- Instruction -
A verbatim copy of the lines starting at the one with "X165772Y184055D02*" and ending at the last line below is required; include nothing else.

━━━━━ Data records

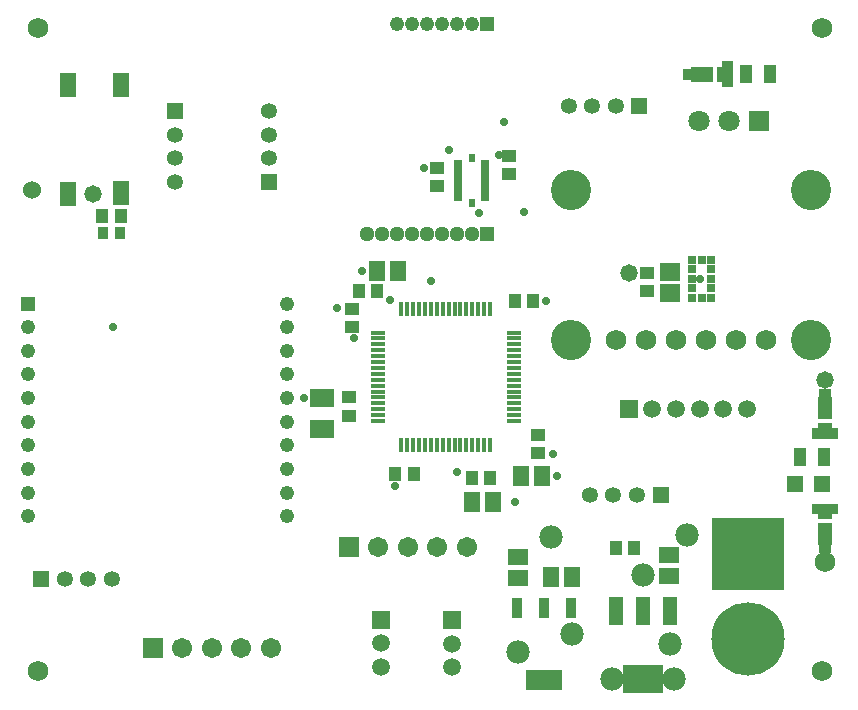
<source format=gts>
G04*
G04 #@! TF.GenerationSoftware,Altium Limited,Altium Designer,25.8.1 (18)*
G04*
G04 Layer_Color=8388736*
%FSLAX25Y25*%
%MOIN*%
G70*
G04*
G04 #@! TF.SameCoordinates,C76D9226-5B89-478B-BDFE-737DA55DB7C2*
G04*
G04*
G04 #@! TF.FilePolarity,Negative*
G04*
G01*
G75*
%ADD17R,0.03350X0.06934*%
%ADD18R,0.12405X0.06934*%
%ADD28R,0.04700X0.01200*%
%ADD29R,0.01200X0.04700*%
%ADD33R,0.05512X0.08268*%
%ADD36R,0.06587X0.05367*%
%ADD37R,0.04540X0.09265*%
%ADD38R,0.04422X0.06391*%
%ADD39R,0.02769X0.02769*%
%ADD40R,0.04658X0.04422*%
%ADD41R,0.03123X0.02178*%
%ADD42R,0.06942X0.05839*%
%ADD43R,0.05367X0.06587*%
%ADD44R,0.04422X0.04658*%
%ADD45R,0.03556X0.04343*%
%ADD46R,0.07965X0.06469*%
%ADD47R,0.13595X0.09265*%
%ADD48R,0.05328X0.05328*%
%ADD49R,0.02178X0.03123*%
%ADD50R,0.24422X0.24422*%
%ADD51C,0.06824*%
%ADD52R,0.06737X0.06737*%
%ADD53C,0.05328*%
%ADD54R,0.04776X0.04776*%
%ADD55R,0.05950X0.05950*%
%ADD56C,0.04776*%
%ADD57R,0.05328X0.05328*%
%ADD58R,0.04769X0.04769*%
%ADD59C,0.07119*%
%ADD60C,0.05950*%
%ADD61C,0.24422*%
%ADD62C,0.05081*%
%ADD63C,0.06737*%
%ADD64C,0.04769*%
%ADD65R,0.05950X0.05950*%
%ADD66C,0.06000*%
%ADD67R,0.05081X0.05081*%
%ADD68R,0.07119X0.07119*%
%ADD69C,0.13398*%
%ADD70C,0.06800*%
%ADD71C,0.05800*%
%ADD72C,0.02800*%
%ADD73C,0.07800*%
G36*
X276378Y54134D02*
Y51378D01*
X272441D01*
Y54134D01*
X272047D01*
Y61417D01*
X276772D01*
Y54134D01*
X276378D01*
D02*
G37*
G36*
X276772Y64370D02*
Y62795D01*
X272047D01*
Y64370D01*
X270079D01*
Y67913D01*
X278740D01*
Y64370D01*
X276772D01*
D02*
G37*
G36*
X272047Y93110D02*
Y94685D01*
X276772D01*
Y93110D01*
X278740D01*
Y89567D01*
X270079D01*
Y93110D01*
X272047D01*
D02*
G37*
G36*
X237205Y208661D02*
X229921D01*
Y209055D01*
X227165D01*
Y212992D01*
X229921D01*
Y213386D01*
X237205D01*
Y208661D01*
D02*
G37*
G36*
X243701Y206693D02*
X240158D01*
Y208661D01*
X238583D01*
Y213386D01*
X240158D01*
Y215354D01*
X243701D01*
Y206693D01*
D02*
G37*
G36*
X276378Y103347D02*
X276772D01*
Y96063D01*
X272047D01*
Y103347D01*
X272441D01*
Y106102D01*
X276378D01*
Y103347D01*
D02*
G37*
D17*
X189874Y33158D02*
D03*
X180819D02*
D03*
X171764D02*
D03*
D18*
X180819Y9339D02*
D03*
D28*
X170669Y125000D02*
D03*
Y95473D02*
D03*
X125394Y125000D02*
D03*
Y101378D02*
D03*
X170669Y123032D02*
D03*
X125394Y103347D02*
D03*
Y111221D02*
D03*
X170669Y101378D02*
D03*
X125394Y113189D02*
D03*
X170669Y107284D02*
D03*
Y97441D02*
D03*
Y99410D02*
D03*
Y121063D02*
D03*
Y119095D02*
D03*
Y117126D02*
D03*
Y115158D02*
D03*
Y113189D02*
D03*
Y111221D02*
D03*
Y109252D02*
D03*
X125394Y105315D02*
D03*
Y107284D02*
D03*
Y115158D02*
D03*
Y117126D02*
D03*
Y119095D02*
D03*
Y121063D02*
D03*
Y123032D02*
D03*
Y109252D02*
D03*
X170669Y105315D02*
D03*
Y103347D02*
D03*
X125394Y99410D02*
D03*
Y97441D02*
D03*
Y95473D02*
D03*
D29*
X133268Y132874D02*
D03*
X156890Y87599D02*
D03*
X137205D02*
D03*
X162795D02*
D03*
X158858D02*
D03*
X154921D02*
D03*
X135236Y132874D02*
D03*
Y87599D02*
D03*
X141142Y132874D02*
D03*
X147047D02*
D03*
X149016Y87599D02*
D03*
X145079D02*
D03*
X154921Y132874D02*
D03*
X152953D02*
D03*
X143110D02*
D03*
X145079D02*
D03*
X147047Y87599D02*
D03*
X139173Y132874D02*
D03*
X160827Y87599D02*
D03*
X137205Y132874D02*
D03*
X152953Y87599D02*
D03*
X150984D02*
D03*
X143110D02*
D03*
X141142D02*
D03*
X158858Y132874D02*
D03*
X160827D02*
D03*
X162795D02*
D03*
X139173Y87599D02*
D03*
X150984Y132874D02*
D03*
X156890D02*
D03*
X149016D02*
D03*
X133268Y87599D02*
D03*
D33*
X22047Y171260D02*
D03*
X39764Y171653D02*
D03*
Y207480D02*
D03*
X22047D02*
D03*
D36*
X222571Y43980D02*
D03*
X171972Y43087D02*
D03*
X222571Y50870D02*
D03*
X171972Y50016D02*
D03*
D37*
X222835Y32283D02*
D03*
X213779D02*
D03*
X204724D02*
D03*
D38*
X266142Y83465D02*
D03*
X274016D02*
D03*
X248209Y211024D02*
D03*
X256083D02*
D03*
D39*
X230170Y136614D02*
D03*
X236469D02*
D03*
X233319Y149213D02*
D03*
Y136614D02*
D03*
X230170Y146063D02*
D03*
Y142913D02*
D03*
Y139764D02*
D03*
X236469Y149213D02*
D03*
Y139764D02*
D03*
Y142913D02*
D03*
X230170Y149213D02*
D03*
X236469Y146063D02*
D03*
D40*
X169291Y177756D02*
D03*
X215209Y138779D02*
D03*
X178740Y90847D02*
D03*
X145276Y173721D02*
D03*
X116929Y126772D02*
D03*
X115748Y97342D02*
D03*
X215209Y144882D02*
D03*
X178740Y84744D02*
D03*
X169291Y183858D02*
D03*
X145276Y179823D02*
D03*
X116929Y132874D02*
D03*
X115748Y103445D02*
D03*
D41*
X161279Y177618D02*
D03*
X152106Y173681D02*
D03*
X161279Y179587D02*
D03*
Y175650D02*
D03*
Y171712D02*
D03*
Y169744D02*
D03*
X152106D02*
D03*
Y179587D02*
D03*
X161279Y173681D02*
D03*
X152106Y181555D02*
D03*
Y171712D02*
D03*
Y175650D02*
D03*
Y177618D02*
D03*
X161279Y181555D02*
D03*
D42*
X222689Y138276D02*
D03*
Y145276D02*
D03*
D43*
X183075Y43402D02*
D03*
X156850Y68504D02*
D03*
X180157Y77165D02*
D03*
X190004Y43402D02*
D03*
X125276Y145669D02*
D03*
X163779Y68504D02*
D03*
X173228Y77165D02*
D03*
X132205Y145669D02*
D03*
D44*
X170965Y135433D02*
D03*
X119049Y138800D02*
D03*
X156791Y76378D02*
D03*
X137303Y77953D02*
D03*
X177067Y135433D02*
D03*
X210925Y53150D02*
D03*
X33563Y163779D02*
D03*
X125151Y138800D02*
D03*
X162894Y76378D02*
D03*
X131201Y77953D02*
D03*
X39665Y163779D02*
D03*
X204823Y53150D02*
D03*
D45*
X33661Y158268D02*
D03*
X39567D02*
D03*
D46*
X106693Y92772D02*
D03*
Y103291D02*
D03*
D47*
X213779Y9449D02*
D03*
D48*
X273622Y74410D02*
D03*
X264370D02*
D03*
X219685Y70866D02*
D03*
X13192Y42882D02*
D03*
X212598Y200394D02*
D03*
D49*
X156693Y183189D02*
D03*
Y168110D02*
D03*
D50*
X248819Y51181D02*
D03*
D51*
X204685Y122441D02*
D03*
X214685D02*
D03*
X244685D02*
D03*
X254685D02*
D03*
X234685D02*
D03*
X224685D02*
D03*
D52*
X115748Y53543D02*
D03*
X50394Y19685D02*
D03*
D53*
X188976Y200394D02*
D03*
X203937Y70866D02*
D03*
X196063D02*
D03*
X88976Y198819D02*
D03*
X36814Y42882D02*
D03*
X21066D02*
D03*
X88976Y190945D02*
D03*
X196850Y200394D02*
D03*
X204724D02*
D03*
X57874Y190945D02*
D03*
Y183071D02*
D03*
Y175197D02*
D03*
X88976Y183071D02*
D03*
X211811Y70866D02*
D03*
X28940Y42882D02*
D03*
D54*
X161811Y227874D02*
D03*
D55*
X209055Y99410D02*
D03*
D56*
X156811Y227874D02*
D03*
X151811D02*
D03*
X131811D02*
D03*
X136811D02*
D03*
X141811D02*
D03*
X146811D02*
D03*
D57*
X88976Y175197D02*
D03*
X57874Y198819D02*
D03*
D58*
X8661Y134646D02*
D03*
D59*
X232520Y195669D02*
D03*
X242520D02*
D03*
D60*
X216929Y99410D02*
D03*
X150000Y13386D02*
D03*
X126620Y13528D02*
D03*
X240551Y99410D02*
D03*
X224803D02*
D03*
X232677D02*
D03*
X248425D02*
D03*
X126620Y21402D02*
D03*
X150000Y21260D02*
D03*
D61*
X248819Y22835D02*
D03*
D62*
X121811Y157874D02*
D03*
X136811D02*
D03*
X146811D02*
D03*
X141811D02*
D03*
X151811D02*
D03*
X126811D02*
D03*
X131811D02*
D03*
X156811D02*
D03*
D63*
X155118Y53543D02*
D03*
X89764Y19685D02*
D03*
X145276Y53543D02*
D03*
X125591D02*
D03*
X135433D02*
D03*
X79921Y19685D02*
D03*
X60236D02*
D03*
X70079D02*
D03*
D64*
X8661Y63779D02*
D03*
Y126772D02*
D03*
Y118898D02*
D03*
Y111024D02*
D03*
Y103150D02*
D03*
Y95276D02*
D03*
Y87402D02*
D03*
Y79528D02*
D03*
Y71653D02*
D03*
X95276Y134646D02*
D03*
Y126772D02*
D03*
Y118898D02*
D03*
Y111024D02*
D03*
Y103150D02*
D03*
Y95276D02*
D03*
Y87402D02*
D03*
Y79528D02*
D03*
Y71653D02*
D03*
Y63779D02*
D03*
D65*
X150000Y29134D02*
D03*
X126620Y29276D02*
D03*
D66*
X10236Y172441D02*
D03*
D67*
X161811Y157874D02*
D03*
D68*
X252520Y195669D02*
D03*
D69*
X269685Y172441D02*
D03*
X189764D02*
D03*
Y122441D02*
D03*
X269685D02*
D03*
D70*
X273386Y12205D02*
D03*
Y226535D02*
D03*
X12205Y12205D02*
D03*
Y226535D02*
D03*
X274410Y48425D02*
D03*
D71*
X208968Y144862D02*
D03*
X274386Y109252D02*
D03*
X30315Y171260D02*
D03*
D72*
X174156Y165052D02*
D03*
X129300Y135800D02*
D03*
X159200Y164800D02*
D03*
X181395Y135534D02*
D03*
X165772Y184055D02*
D03*
X232925Y142913D02*
D03*
X185039Y77165D02*
D03*
X183858Y84646D02*
D03*
X140945Y179921D02*
D03*
X120079Y145669D02*
D03*
X171260Y68504D02*
D03*
X151909Y78524D02*
D03*
X111811Y133071D02*
D03*
X100787Y103150D02*
D03*
X131201Y73721D02*
D03*
X37008Y126772D02*
D03*
X167323Y195276D02*
D03*
X149213Y185827D02*
D03*
X143013Y142126D02*
D03*
X117323Y123228D02*
D03*
D73*
X190083Y24504D02*
D03*
X213705Y44169D02*
D03*
X172047Y18551D02*
D03*
X224200Y9500D02*
D03*
X203300D02*
D03*
X228453Y57410D02*
D03*
X183028Y56870D02*
D03*
X222705Y21303D02*
D03*
M02*

</source>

━━━━━━━━━━

- Solution to this problem -
X165772Y184055D02*
D03*
X232925Y142913D02*
D03*
X185039Y77165D02*
D03*
X183858Y84646D02*
D03*
X140945Y179921D02*
D03*
X120079Y145669D02*
D03*
X171260Y68504D02*
D03*
X151909Y78524D02*
D03*
X111811Y133071D02*
D03*
X100787Y103150D02*
D03*
X131201Y73721D02*
D03*
X37008Y126772D02*
D03*
X167323Y195276D02*
D03*
X149213Y185827D02*
D03*
X143013Y142126D02*
D03*
X117323Y123228D02*
D03*
D73*
X190083Y24504D02*
D03*
X213705Y44169D02*
D03*
X172047Y18551D02*
D03*
X224200Y9500D02*
D03*
X203300D02*
D03*
X228453Y57410D02*
D03*
X183028Y56870D02*
D03*
X222705Y21303D02*
D03*
M02*

</source>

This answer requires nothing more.